In a right triangle on the unit circle, if \(\cos(\theta) = \frac{\sqrt{2}}{5}\), we can find \(\sin(\theta)\) using the Pythagorean identity:
\[ \sin^2(\theta) + \cos^2(\theta) = 1 \]
Substituting \(\cos(\theta)\):
\[ \sin^2(\theta) + \left(\frac{\sqrt{2}}{5}\right)^2 = 1 \]
Calculating \(\left(\frac{\sqrt{2}}{5}\right)^2\):
\[ \sin^2(\theta) + \frac{2}{25} = 1 \]
Now, isolate \(\sin^2(\theta)\):
\[ \sin^2(\theta) = 1 - \frac{2}{25} \]
Convert \(1\) to a fraction with a denominator of \(25\):
\[ \sin^2(\theta) = \frac{25}{25} - \frac{2}{25} = \frac{23}{25} \]
Now, take the square root to find \(\sin(\theta)\):
\[ \sin(\theta) = \sqrt{\frac{23}{25}} = \frac{\sqrt{23}}{5} \]

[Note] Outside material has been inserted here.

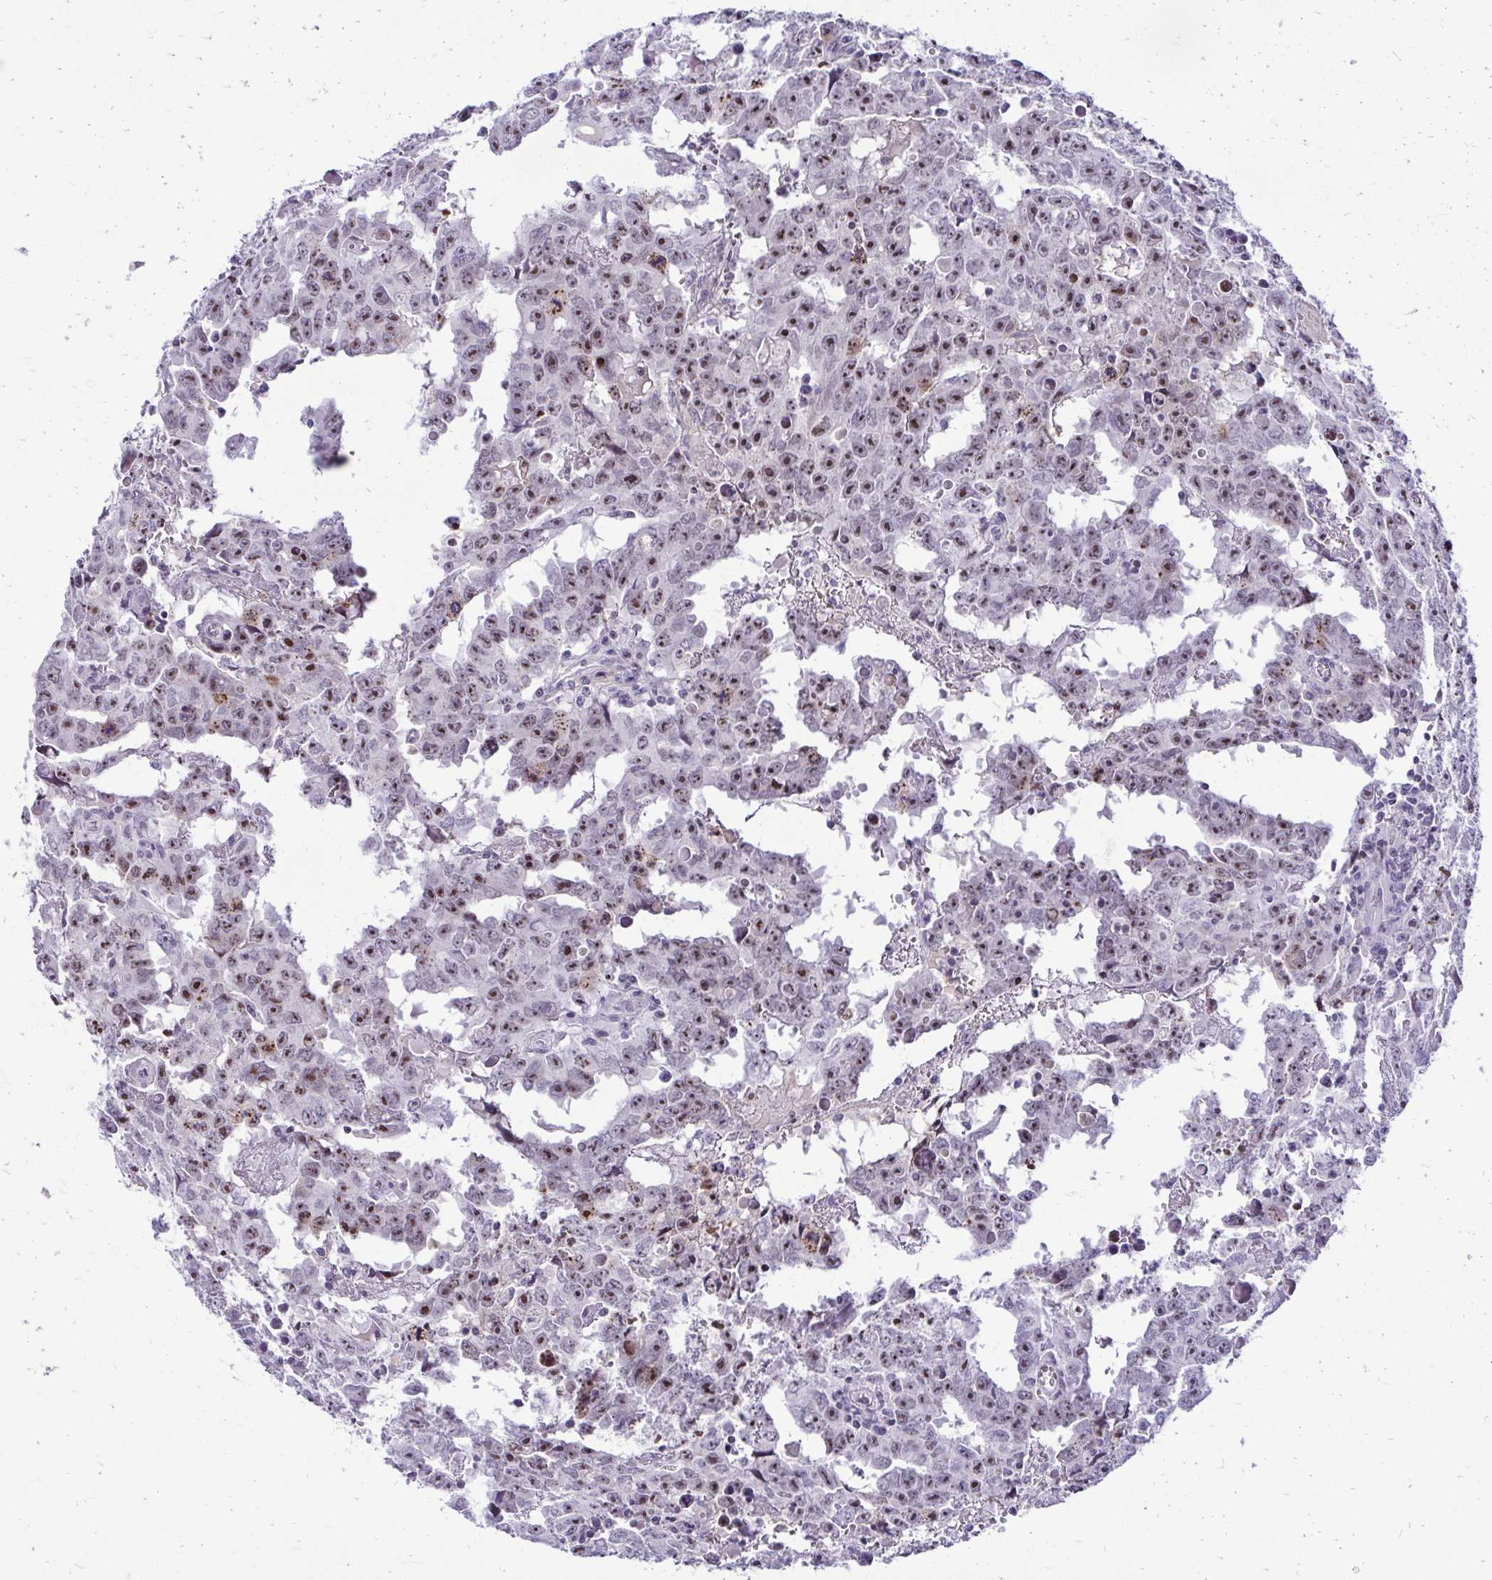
{"staining": {"intensity": "moderate", "quantity": "25%-75%", "location": "nuclear"}, "tissue": "testis cancer", "cell_type": "Tumor cells", "image_type": "cancer", "snomed": [{"axis": "morphology", "description": "Carcinoma, Embryonal, NOS"}, {"axis": "topography", "description": "Testis"}], "caption": "Moderate nuclear expression for a protein is present in approximately 25%-75% of tumor cells of embryonal carcinoma (testis) using IHC.", "gene": "NIFK", "patient": {"sex": "male", "age": 22}}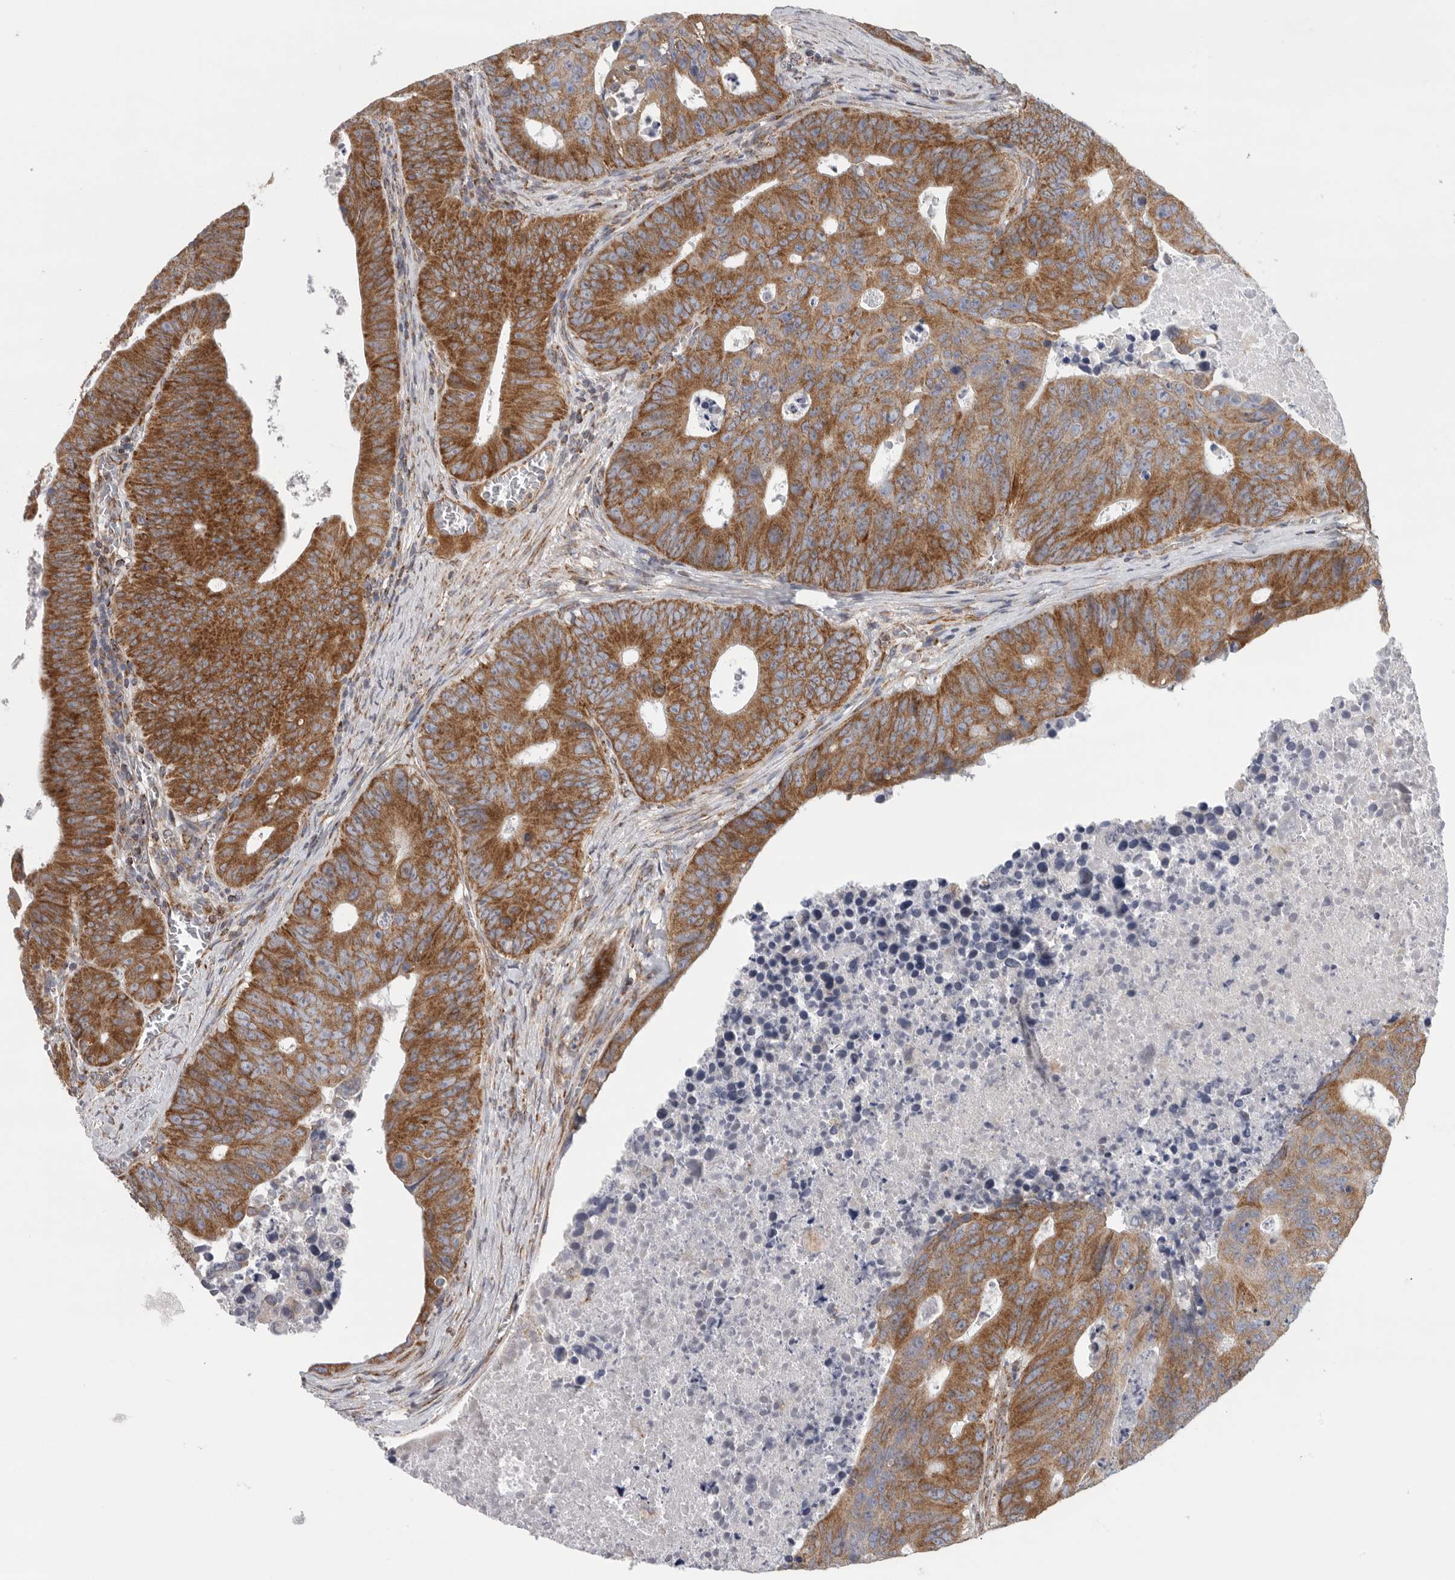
{"staining": {"intensity": "moderate", "quantity": ">75%", "location": "cytoplasmic/membranous"}, "tissue": "colorectal cancer", "cell_type": "Tumor cells", "image_type": "cancer", "snomed": [{"axis": "morphology", "description": "Adenocarcinoma, NOS"}, {"axis": "topography", "description": "Colon"}], "caption": "Immunohistochemical staining of human adenocarcinoma (colorectal) reveals moderate cytoplasmic/membranous protein staining in about >75% of tumor cells.", "gene": "FKBP8", "patient": {"sex": "male", "age": 87}}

Now, we compare \(\sin(\theta) = \frac{\sqrt{23}}{5}\) with the given options (a. 1, b. 1/2, c. \sqrt{2}/2, d. \sqrt{3}/2). Since \(\frac{\sqrt{23}}{5}\) does not equal any of these options, it seems that none of the provided options reflect the correct value of the sine ratio.